Import Prices - is one of the figures applied in fundamental analysis of the market. It reports about change of import price for a month, as well it is inflation indicator. This index is constituted by import prices of many categories excluding pieces of art, military goods etc.
Formation of import prices
Any product can be estimated within market framework of a certain state. Therefore, customs duty for import is laid in price of imported product that covers the difference between national and import product of the same category.
When needed, import prices can be brought down to zero in order to boost import. It is made when imported goods are not produced in the country, when favorable conditions for less developed country are set or if trade relations with a certain country are important. This tariff is included in cost of product, therefore, Import Price index is taken into account upon calculation of consumer prices.
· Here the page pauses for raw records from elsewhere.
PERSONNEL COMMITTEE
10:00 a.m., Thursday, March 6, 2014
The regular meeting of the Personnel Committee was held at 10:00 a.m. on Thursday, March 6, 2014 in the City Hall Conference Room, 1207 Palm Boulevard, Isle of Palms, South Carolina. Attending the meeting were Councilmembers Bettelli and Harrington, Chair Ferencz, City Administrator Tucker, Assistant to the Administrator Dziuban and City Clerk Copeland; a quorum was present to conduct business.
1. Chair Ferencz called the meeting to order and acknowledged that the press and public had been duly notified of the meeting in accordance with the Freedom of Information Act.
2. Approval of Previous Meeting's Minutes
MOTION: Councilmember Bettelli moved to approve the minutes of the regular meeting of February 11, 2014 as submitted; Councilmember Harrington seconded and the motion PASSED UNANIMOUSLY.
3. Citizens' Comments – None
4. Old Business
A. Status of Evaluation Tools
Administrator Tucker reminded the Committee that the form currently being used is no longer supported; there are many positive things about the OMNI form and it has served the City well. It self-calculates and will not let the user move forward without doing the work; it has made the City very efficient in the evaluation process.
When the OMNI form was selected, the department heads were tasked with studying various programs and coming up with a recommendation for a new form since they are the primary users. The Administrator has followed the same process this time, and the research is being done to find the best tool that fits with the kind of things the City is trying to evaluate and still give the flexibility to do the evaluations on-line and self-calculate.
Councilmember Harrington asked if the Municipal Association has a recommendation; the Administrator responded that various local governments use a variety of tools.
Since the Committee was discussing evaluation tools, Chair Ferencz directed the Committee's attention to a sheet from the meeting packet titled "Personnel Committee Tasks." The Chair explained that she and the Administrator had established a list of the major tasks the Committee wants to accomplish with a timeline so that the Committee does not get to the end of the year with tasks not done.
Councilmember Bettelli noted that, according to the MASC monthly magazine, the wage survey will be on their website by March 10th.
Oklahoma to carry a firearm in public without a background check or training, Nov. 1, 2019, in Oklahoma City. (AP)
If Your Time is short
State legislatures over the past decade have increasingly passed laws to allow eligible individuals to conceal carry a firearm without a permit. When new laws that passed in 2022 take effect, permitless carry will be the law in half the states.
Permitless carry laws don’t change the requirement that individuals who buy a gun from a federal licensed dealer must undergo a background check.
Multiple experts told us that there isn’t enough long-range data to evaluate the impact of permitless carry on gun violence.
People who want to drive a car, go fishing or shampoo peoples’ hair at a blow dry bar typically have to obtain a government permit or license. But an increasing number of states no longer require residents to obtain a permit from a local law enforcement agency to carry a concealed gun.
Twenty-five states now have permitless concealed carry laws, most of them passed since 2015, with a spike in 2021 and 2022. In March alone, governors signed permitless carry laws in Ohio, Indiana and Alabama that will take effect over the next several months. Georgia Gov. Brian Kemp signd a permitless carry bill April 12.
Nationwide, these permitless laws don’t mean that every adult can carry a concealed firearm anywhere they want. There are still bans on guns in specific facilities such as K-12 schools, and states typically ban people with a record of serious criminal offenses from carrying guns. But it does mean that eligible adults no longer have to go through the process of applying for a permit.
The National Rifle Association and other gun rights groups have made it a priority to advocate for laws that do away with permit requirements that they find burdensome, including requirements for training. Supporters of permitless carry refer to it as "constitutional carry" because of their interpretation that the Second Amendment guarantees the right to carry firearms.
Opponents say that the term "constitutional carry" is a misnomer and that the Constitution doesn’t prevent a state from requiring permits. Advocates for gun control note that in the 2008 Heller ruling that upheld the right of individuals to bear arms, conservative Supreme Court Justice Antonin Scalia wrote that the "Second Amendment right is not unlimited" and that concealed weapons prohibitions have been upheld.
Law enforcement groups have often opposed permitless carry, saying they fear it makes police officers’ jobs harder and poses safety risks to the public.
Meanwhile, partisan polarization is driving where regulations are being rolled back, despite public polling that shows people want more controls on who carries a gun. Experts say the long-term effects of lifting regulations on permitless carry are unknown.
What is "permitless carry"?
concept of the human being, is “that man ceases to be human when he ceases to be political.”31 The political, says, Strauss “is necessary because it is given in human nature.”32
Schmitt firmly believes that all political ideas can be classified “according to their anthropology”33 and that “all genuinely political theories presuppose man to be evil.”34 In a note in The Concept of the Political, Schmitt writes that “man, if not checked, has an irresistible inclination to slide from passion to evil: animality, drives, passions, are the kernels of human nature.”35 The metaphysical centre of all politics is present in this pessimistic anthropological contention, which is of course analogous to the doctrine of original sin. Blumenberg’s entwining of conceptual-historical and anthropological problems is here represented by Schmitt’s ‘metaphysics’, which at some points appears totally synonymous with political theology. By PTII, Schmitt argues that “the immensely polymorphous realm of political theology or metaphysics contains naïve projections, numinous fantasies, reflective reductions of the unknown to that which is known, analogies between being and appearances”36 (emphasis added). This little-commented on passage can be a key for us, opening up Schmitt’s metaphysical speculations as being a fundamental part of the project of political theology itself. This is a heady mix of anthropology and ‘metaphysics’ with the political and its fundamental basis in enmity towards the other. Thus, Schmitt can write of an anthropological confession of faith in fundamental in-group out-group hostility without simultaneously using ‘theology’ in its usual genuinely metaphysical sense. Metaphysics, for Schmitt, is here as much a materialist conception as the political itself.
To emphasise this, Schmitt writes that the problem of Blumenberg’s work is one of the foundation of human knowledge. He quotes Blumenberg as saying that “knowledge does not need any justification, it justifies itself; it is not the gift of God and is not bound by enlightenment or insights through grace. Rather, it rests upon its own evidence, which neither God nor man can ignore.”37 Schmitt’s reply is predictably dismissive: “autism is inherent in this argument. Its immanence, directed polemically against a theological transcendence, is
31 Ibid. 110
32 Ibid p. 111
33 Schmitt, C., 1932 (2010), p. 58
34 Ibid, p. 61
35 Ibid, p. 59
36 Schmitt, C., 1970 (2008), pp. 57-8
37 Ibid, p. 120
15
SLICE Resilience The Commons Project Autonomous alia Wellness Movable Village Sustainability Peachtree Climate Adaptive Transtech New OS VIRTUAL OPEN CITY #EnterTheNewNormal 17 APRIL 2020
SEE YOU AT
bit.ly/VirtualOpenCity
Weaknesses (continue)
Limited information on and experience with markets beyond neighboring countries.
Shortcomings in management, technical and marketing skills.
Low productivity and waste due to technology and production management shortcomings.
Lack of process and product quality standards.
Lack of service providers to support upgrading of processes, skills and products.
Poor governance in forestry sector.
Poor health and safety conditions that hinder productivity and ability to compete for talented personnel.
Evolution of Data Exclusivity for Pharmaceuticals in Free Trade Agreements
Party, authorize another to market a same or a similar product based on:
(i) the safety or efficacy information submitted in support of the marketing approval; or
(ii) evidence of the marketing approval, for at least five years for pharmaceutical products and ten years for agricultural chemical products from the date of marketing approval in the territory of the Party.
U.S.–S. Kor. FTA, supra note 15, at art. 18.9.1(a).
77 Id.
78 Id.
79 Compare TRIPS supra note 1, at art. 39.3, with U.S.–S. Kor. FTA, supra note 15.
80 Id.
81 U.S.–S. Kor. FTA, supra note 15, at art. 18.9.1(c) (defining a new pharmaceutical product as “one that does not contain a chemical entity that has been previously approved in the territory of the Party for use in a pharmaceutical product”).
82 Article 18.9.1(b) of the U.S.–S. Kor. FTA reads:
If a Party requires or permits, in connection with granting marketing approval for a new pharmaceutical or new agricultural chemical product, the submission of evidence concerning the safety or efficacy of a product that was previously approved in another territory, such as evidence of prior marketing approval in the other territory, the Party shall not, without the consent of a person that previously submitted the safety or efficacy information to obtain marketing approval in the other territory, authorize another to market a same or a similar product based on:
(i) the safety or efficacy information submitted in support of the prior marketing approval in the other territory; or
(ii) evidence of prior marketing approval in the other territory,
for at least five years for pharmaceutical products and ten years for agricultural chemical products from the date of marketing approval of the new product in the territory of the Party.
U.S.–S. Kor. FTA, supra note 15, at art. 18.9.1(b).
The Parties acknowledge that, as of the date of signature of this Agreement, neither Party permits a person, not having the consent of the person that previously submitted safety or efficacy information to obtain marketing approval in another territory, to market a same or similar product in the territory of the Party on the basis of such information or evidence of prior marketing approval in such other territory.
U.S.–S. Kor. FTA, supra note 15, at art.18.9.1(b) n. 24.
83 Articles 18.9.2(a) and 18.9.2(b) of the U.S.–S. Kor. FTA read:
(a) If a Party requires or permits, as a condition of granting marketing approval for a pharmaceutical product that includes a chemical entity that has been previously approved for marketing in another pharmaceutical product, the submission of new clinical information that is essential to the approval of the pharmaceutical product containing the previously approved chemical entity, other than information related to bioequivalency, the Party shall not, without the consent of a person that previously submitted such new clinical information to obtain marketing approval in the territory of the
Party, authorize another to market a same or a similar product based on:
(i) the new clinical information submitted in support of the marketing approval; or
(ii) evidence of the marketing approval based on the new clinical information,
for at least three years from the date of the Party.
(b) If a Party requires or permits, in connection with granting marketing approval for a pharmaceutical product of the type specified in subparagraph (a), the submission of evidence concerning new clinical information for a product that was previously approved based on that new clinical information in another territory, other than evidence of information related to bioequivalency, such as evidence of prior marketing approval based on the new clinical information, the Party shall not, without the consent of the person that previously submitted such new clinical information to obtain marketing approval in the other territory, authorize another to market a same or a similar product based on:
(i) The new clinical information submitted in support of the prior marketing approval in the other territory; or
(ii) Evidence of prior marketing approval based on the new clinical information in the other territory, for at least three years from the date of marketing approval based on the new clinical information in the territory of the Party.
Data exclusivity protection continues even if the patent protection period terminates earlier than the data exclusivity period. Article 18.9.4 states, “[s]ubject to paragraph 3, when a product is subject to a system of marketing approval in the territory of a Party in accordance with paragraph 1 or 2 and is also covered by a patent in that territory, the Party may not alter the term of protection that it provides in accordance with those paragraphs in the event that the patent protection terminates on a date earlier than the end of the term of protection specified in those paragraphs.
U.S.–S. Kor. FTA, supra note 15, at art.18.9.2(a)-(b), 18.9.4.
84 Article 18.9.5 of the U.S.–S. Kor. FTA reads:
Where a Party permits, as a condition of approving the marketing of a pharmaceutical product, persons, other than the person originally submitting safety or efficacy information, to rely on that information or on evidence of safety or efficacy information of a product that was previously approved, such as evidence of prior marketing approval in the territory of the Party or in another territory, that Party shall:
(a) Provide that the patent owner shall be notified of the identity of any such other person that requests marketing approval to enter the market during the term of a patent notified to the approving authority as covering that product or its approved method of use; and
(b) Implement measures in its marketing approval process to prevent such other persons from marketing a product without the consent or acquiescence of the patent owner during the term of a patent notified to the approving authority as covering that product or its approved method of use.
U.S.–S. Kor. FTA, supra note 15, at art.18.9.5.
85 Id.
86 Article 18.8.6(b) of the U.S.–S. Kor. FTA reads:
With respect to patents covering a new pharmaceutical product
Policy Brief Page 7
Import Price index is published as percentage, because current figures depend on index value in previous periods whereas recent figure does not depend on current. Thus, the condition of measurement is that previous figure is equal to 100%. If current import prices grew, for example, for 20%, final value will be 120%. In news table this index is usually expressed as incremental/decline percentage, for example, 0,3% or -0,5%.
Import Prices index in fundamental analysis
Import Prices impacts on retail prices of consumer basket, therefore, it helps to forecast movement of quotes. Although present index is not a significant figure of Forex analysis, it can be used as a tool for confirmation. For instance, increase in interest rates and import prices can lead to growth of base currency rate. The reason is that with a consolidated currency the import price tend to decline.
Import Prices are published once a month together with export prices. This statistics is represented from 1989 in the USA and from 2005 in Germany, France, Great Britan, Pacific region of South East Asia (ASEAN), as well as in the Middle East. Above all, traders use US data reported usually on 10th of every month and German data reported in 20-s of every month, because those figures impact on major global currencies: US dollar and Euro.